BRICS ist als Gegengewicht zu den USA beschrieben worden. Verliert Europa im geopolitischen Machtspiel?
Lamy: Bisher wird Europa nicht als geopolitische Einheit gesehen, die wirtschaftliche, wissenschaftliche und militärische Schlagkraft kombiniert. Der militärische Bereich liegt bei der NATO. Wenn Europa eine Macht werden will, muss es sich international positionieren. Die meisten BRICS-Länder werden versuchen, opportunistisch zwischen Ost und West und Nord und Süd zu navigieren. Und ich glaube, die EU sollte dasselbe machen. Sie sollte sich selbst unverzichtbar machen für die anderen. Und natürlich ist die grüne Dimension zentral für unsere geopolitische Existenz. Wir müssen sicherstellen, dass eine grünere EU auf ausreichend Unterstützung trifft.
Pons: Wir sind mit den USA verbündet, mit denen wir gemeinsame Werte teilen, aber wir sind nicht an den USA „ausgerichtet“. Mit China gibt es Rivalität, aber auch Bereiche möglicher Kooperation. Wenn wir in der Welt etwas gelten wollen, müssen wir eine autonome Militärmacht werden. Im Ukraine-Krieg brauchen wir die NATO, und dort dominieren die USA. Wir müssen das Kräftegleichgewicht innerhalb der Organisation wiederherstellen, indem wir unsere eigenen Verteidigungsfähigkeiten ausbauen.
Braucht Europa andere Strukturen, um ein geopolitischer Akteur zu werden?
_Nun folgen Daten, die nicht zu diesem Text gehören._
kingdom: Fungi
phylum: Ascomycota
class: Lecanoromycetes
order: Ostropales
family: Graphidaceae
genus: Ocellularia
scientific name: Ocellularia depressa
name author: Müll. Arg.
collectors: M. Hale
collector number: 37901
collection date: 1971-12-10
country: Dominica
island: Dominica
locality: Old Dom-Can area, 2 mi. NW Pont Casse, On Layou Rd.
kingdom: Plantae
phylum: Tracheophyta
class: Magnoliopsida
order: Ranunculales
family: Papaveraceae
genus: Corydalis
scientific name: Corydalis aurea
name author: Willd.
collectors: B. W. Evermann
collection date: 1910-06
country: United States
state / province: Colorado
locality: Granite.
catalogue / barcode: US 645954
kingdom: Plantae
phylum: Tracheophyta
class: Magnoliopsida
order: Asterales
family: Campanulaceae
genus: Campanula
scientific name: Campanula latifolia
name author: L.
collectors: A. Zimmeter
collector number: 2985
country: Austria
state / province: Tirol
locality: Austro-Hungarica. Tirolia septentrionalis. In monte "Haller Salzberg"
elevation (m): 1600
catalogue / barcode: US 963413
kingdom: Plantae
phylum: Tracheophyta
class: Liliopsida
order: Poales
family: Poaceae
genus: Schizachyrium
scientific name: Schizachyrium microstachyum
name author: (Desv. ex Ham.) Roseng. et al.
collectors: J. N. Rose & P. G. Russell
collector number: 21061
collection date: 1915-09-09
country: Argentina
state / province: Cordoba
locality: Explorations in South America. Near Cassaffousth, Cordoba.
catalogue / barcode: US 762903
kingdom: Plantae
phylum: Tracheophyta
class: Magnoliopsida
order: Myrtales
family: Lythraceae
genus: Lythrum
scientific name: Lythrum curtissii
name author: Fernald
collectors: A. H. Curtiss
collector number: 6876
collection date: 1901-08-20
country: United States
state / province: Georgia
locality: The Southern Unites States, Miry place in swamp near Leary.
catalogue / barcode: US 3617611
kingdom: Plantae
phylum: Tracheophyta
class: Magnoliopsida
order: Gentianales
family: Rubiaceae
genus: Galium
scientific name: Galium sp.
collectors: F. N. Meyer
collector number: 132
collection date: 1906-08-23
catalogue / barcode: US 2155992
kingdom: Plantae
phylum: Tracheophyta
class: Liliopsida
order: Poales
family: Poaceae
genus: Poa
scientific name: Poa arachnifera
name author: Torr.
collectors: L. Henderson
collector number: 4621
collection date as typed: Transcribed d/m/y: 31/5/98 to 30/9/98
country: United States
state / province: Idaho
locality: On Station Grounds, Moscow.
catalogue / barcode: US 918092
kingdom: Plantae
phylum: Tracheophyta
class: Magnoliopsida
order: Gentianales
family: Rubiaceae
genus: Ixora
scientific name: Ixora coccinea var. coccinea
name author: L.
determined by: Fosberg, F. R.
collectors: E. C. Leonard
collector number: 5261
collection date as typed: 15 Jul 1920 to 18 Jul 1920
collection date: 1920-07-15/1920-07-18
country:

Lamy: Die einzige institutionelle Frage im Moment ist, ob wir in Bereichen, in denen Einstimmigkeit vorgeschrieben ist, mit qualifizierter Mehrheit entscheiden sollen. In der Steuerpolitik bin ich der Ansicht, dass wir das tun sollten. Dabei geht es auch um eigene Einnahmen der EU, etwa eine europäische Körperschafts-oder CO2-Steuer. Was die Außenpolitik betrifft, gehöre ich nicht zu jenen, die qualifizierte Mehrheiten für die Lösung halten. Wenn man keinen Krieg führen will, dann glaube ich nicht, dass man Krieg führen muss, weil eine Mehrheit der EU-Mitglieder das beschlossen hat. Man kann eine Währung oder eine Bankenunion teilen; aber Albträume zu teilen, ist nichts, das man auf einer Konferenz entscheidet.
Pons: Der Krieg in der Ukraine ist jedoch ein Fall, bei dem wir uns fast alle einig sind.
Lamy: Aber die Europäer haben zunächst nicht dieselben Albträume geteilt. Balten
und Polen haben vor dem russischen Bären gewarnt. Und andere wie Deutschland und Frankreich haben gebremst. Wir können nicht darauf warten, dass Albträume wahr werden, bevor wir sie teilen.
Kann Europa unter diesen Umständen seinen globalen Einfluss sichern?
Lamy: Das glaube ich schon, auch wenn unser Wachstum aufgrund der demografischen Situation niedriger ist als anderswo. Wir haben Potenzial, etwa in der Wissenschaft, und wir haben einen enormen emotionalen Wert für den Rest der Welt. Auch wenn viele Europa wegen seiner Vergangenheit kritisieren, glaubt noch immer eine überwältigende Mehrheit der Menschen auf der Welt, dass Europa ein guter Ort zum Leben ist. Es geht um den spezifischen Mix aus Demokratie und einer milderen Version des Kapitalismus. Die Glückskapazität ist nach wie vor ein sehr großer Vorteil von Europa.
Pons: Im Vergleich mit dem Rest der Welt ist Europa grün, sozial und demokratisch. Das macht unsere Identität aus. Aber wir werden an Stärke verlieren, wenn wir an Bevölkerung verlieren. Wir sollten offener sein für Migration. Migration ist durch den Klimawandel bereits eine Notwendigkeit. Man kann nicht in einem Land leben, in dem es kein Wasser mehr gibt. Zugleich gibt es mit der EU eine Region, die Macht verliert, wenn die Bevölkerung weiter schrumpft. Es ist also nicht allein eine Frage von Verpflichtung und Kapazität, sondern auch von eigenen Interessen.